• _DATA_:
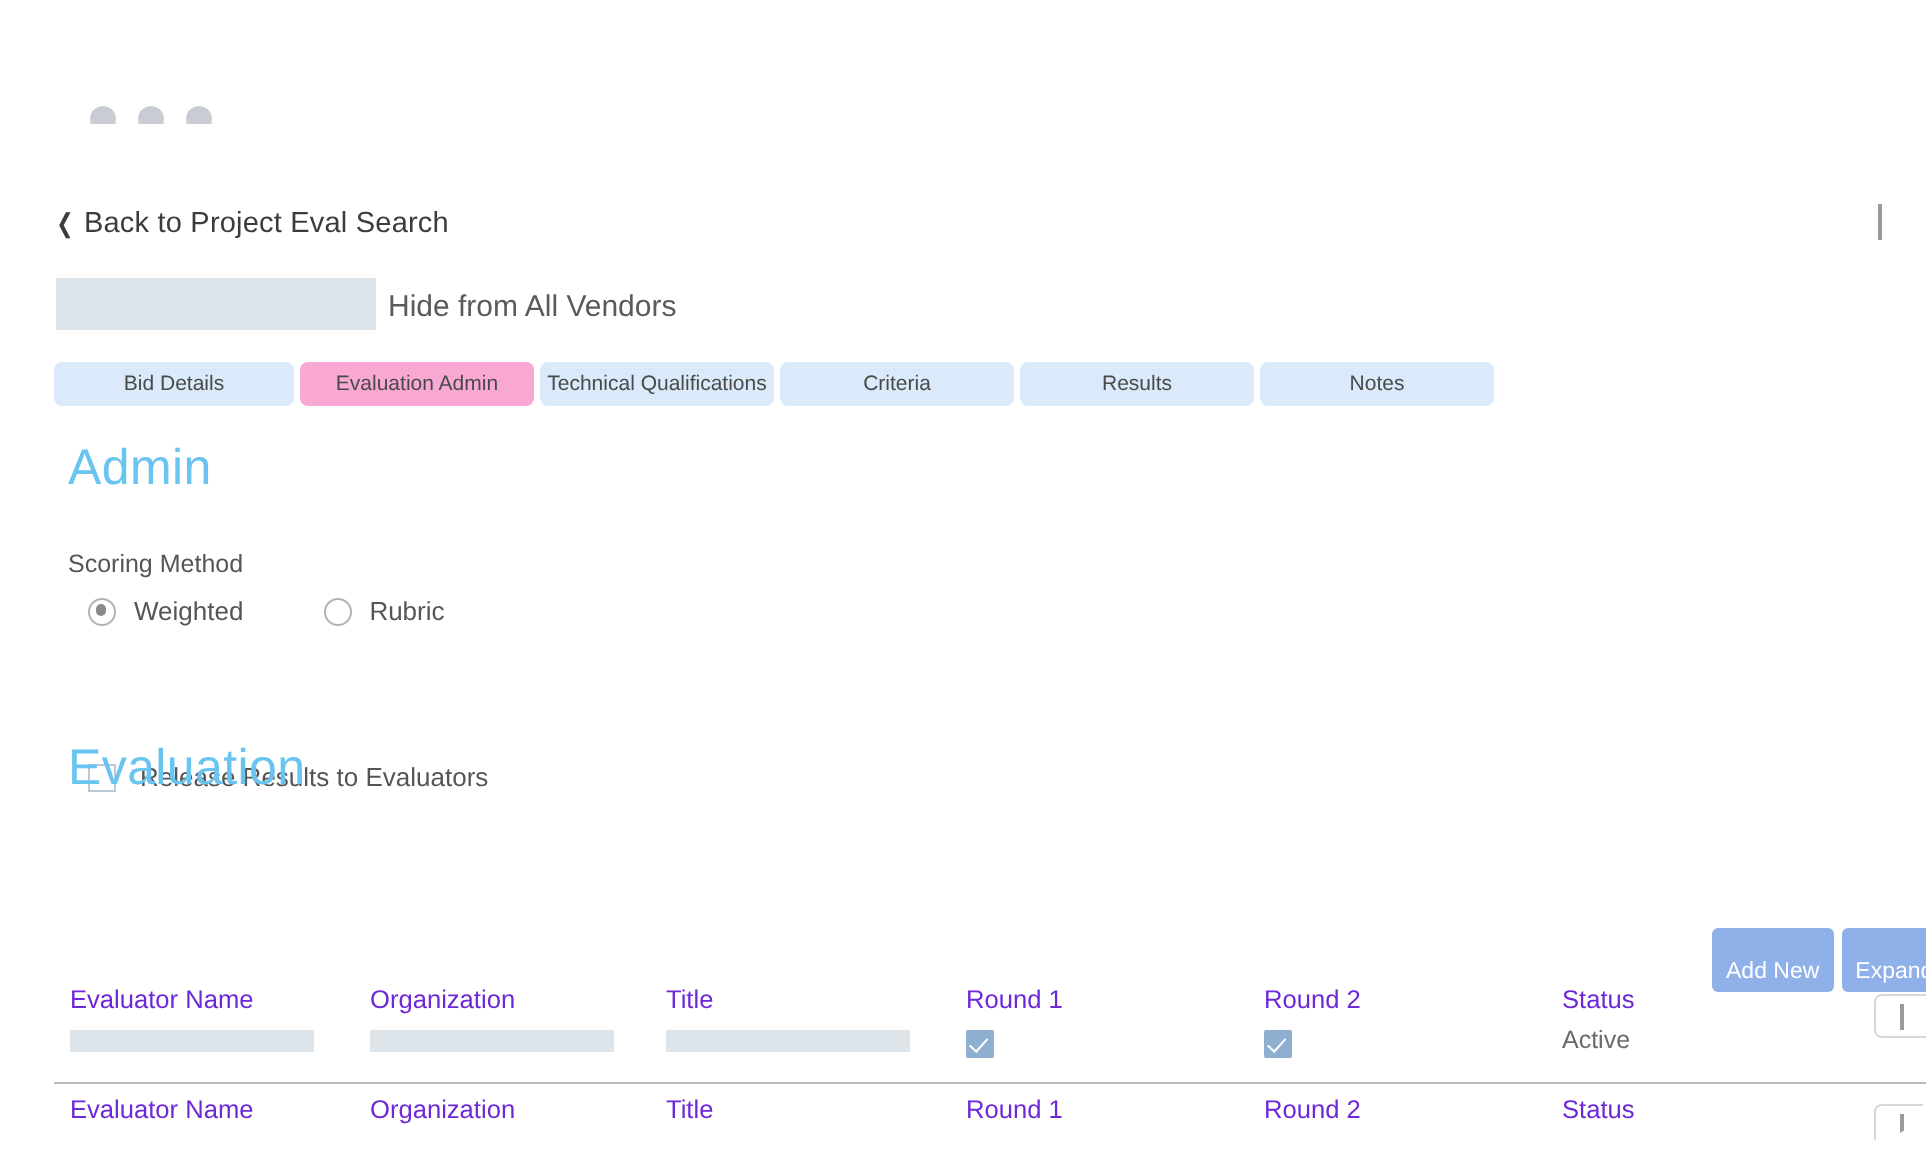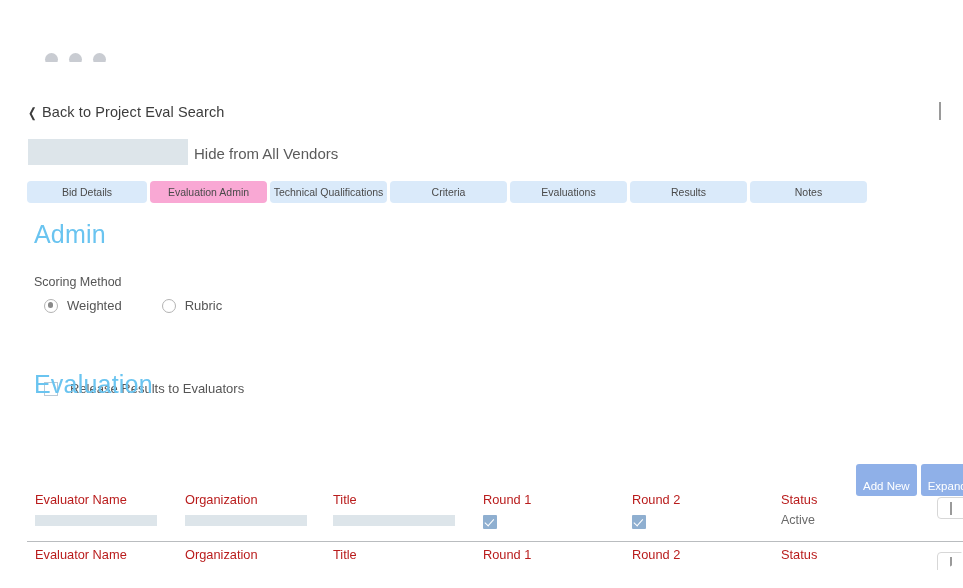--- a/index.html
+++ b/index.html
@@ -269,21 +269,21 @@
     position: relative;
     height: 54px;
     border-bottom: 1.3px solid #b9bcbf;
   }
   .cell {
     position: absolute;
     top: 5px;
   }
   .col-head {
     font-size: 12.8px;
-    color: #b91c1c;
+    color: #6d28d9;
     white-space: nowrap;
   }
   .input-placeholder {
     margin-top: 8px;
     width: 122px;
     height: 11px;
     background: #dde5ea;
   }
   .checkbox-checked {
     margin-top: 8px;
@@ -374,23 +374,20 @@
           <div class="tab active" style="width: 117px;">
             <span>Evaluation Admin</span>
           </div>
           <div class="tab" style="width: 117px;">
             <span>Technical Qualifications</span>
           </div>
           <div class="tab" style="width: 117px;">
             <span>Criteria</span>
           </div>
           <div class="tab" style="width: 117px;">
-            <span>Evaluations</span>
-          </div>
-          <div class="tab" style="width: 117px;">
             <span>Results</span>
           </div>
           <div class="tab" style="width: 117px;">
             <span>Notes</span>
           </div>
         </div>
 
       <div class="section-heading" id="heading-admin">Admin</div>
 
       <div class="field-label">Scoring Method</div>

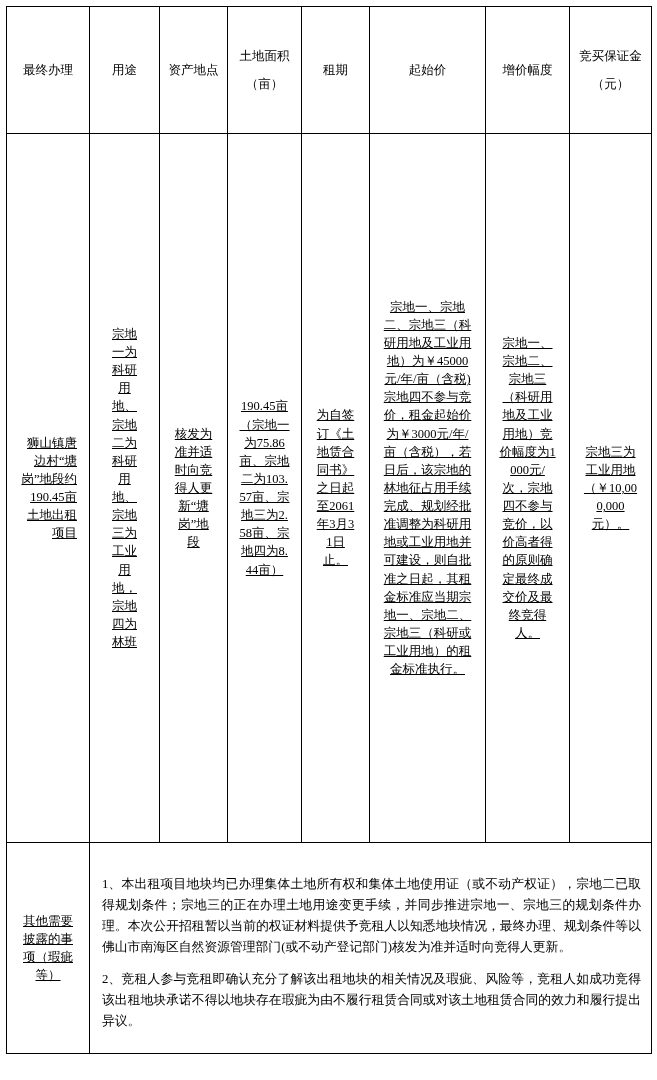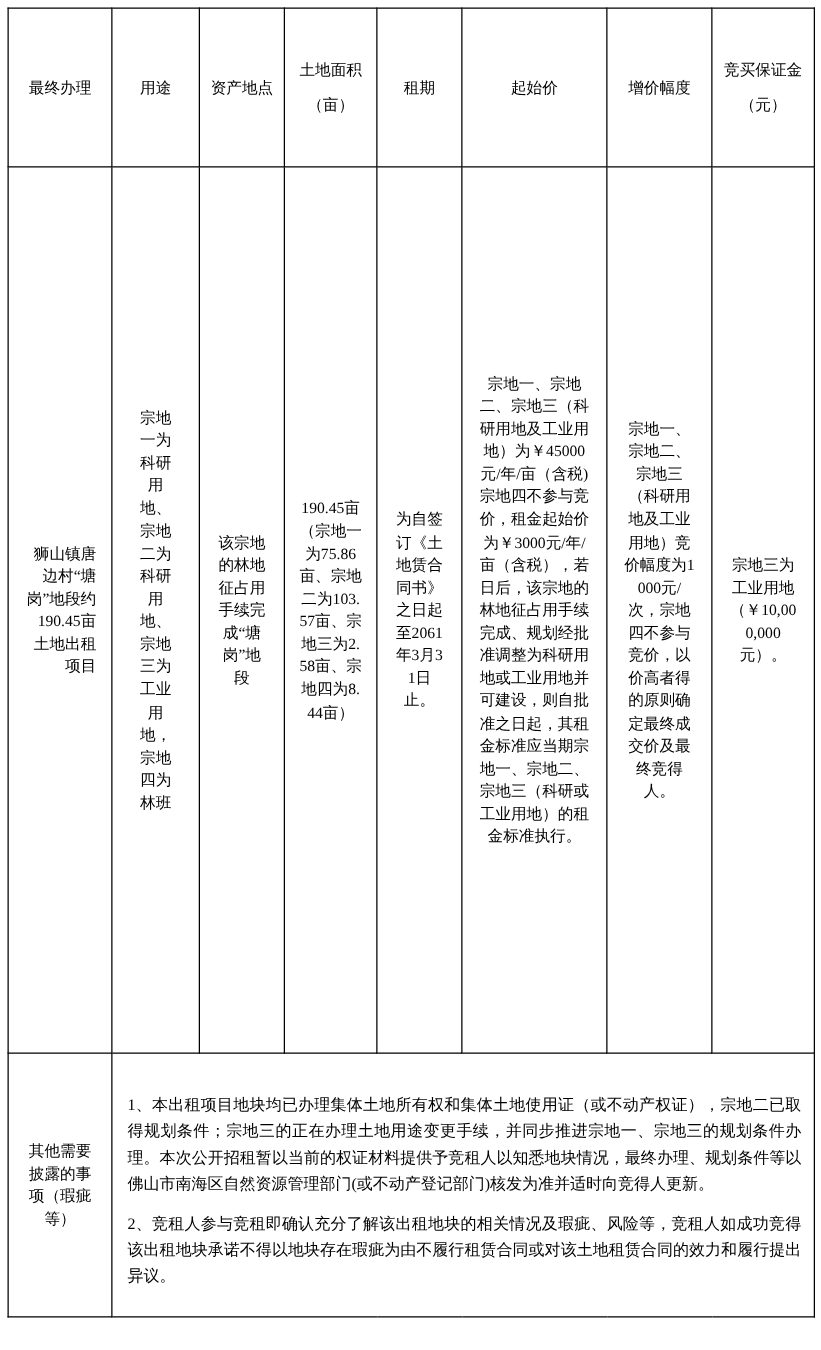--- a/index.html
+++ b/index.html
@@ -52,20 +52,21 @@
     padding: 4px 6px;
   }
   .head-cell {
     display: block;
     text-align: center;
   }
   .body-cell {
     display: block;
     text-align: center;
     padding: 0 4px;
+    text-decoration: underline;
   }
   tbody td.main {
     height: 700px;
     vertical-align: middle;
   }
   .cell-col1 { padding: 0 10px; text-align: right; }
   .cell-col2 { padding: 0 14px; }
   .cell-col3 { padding: 0 12px; }
   .cell-col4 { padding: 0 8px; }
   .cell-col5 { padding: 0 10px; }
@@ -141,21 +142,21 @@
     </thead>
     <tbody>
       <tr>
         <td class="main">
           <span class="body-cell cell-col1">狮山镇唐边村“塘岗”地段约190.45亩土地出租项目</span>
         </td>
         <td class="main">
           <span class="body-cell cell-col2">宗地一为科研用地、宗地二为科研用地、宗地三为工业用地，宗地四为林班</span>
         </td>
         <td class="main">
-          <span class="body-cell cell-col3">该宗地的林地征占用手续完成“塘岗”地段</span>
+          <span class="body-cell cell-col3">核发为准并适时向竞得人更新“塘岗”地段</span>
         </td>
         <td class="main">
           <span class="body-cell cell-col4">190.45亩（宗地一为75.86亩、宗地二为103.57亩、宗地三为2.58亩、宗地四为8.44亩）</span>
         </td>
         <td class="main">
           <span class="body-cell cell-col5">为自签订《土地赁合同书》之日起至2061年3月31日止。</span>
         </td>
         <td class="main">
           <span class="body-cell cell-col6">宗地一、宗地二、宗地三（科研用地及工业用地）为￥45000元/年/亩（含税)宗地四不参与竞价，租金起始价为￥3000元/年/亩（含税），若日后，该宗地的林地征占用手续完成、规划经批准调整为科研用地或工业用地并可建设，则自批准之日起，其租金标准应当期宗地一、宗地二、宗地三（科研或工业用地）的租金标准执行。</span>
         </td>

• _AIM OF THE EXERCISE_:
Find how many lines of the listing include the string "该宗地的林地征占用手续完成" and give that number, nothing else.

• _RESULT OF THIS TASK_:
2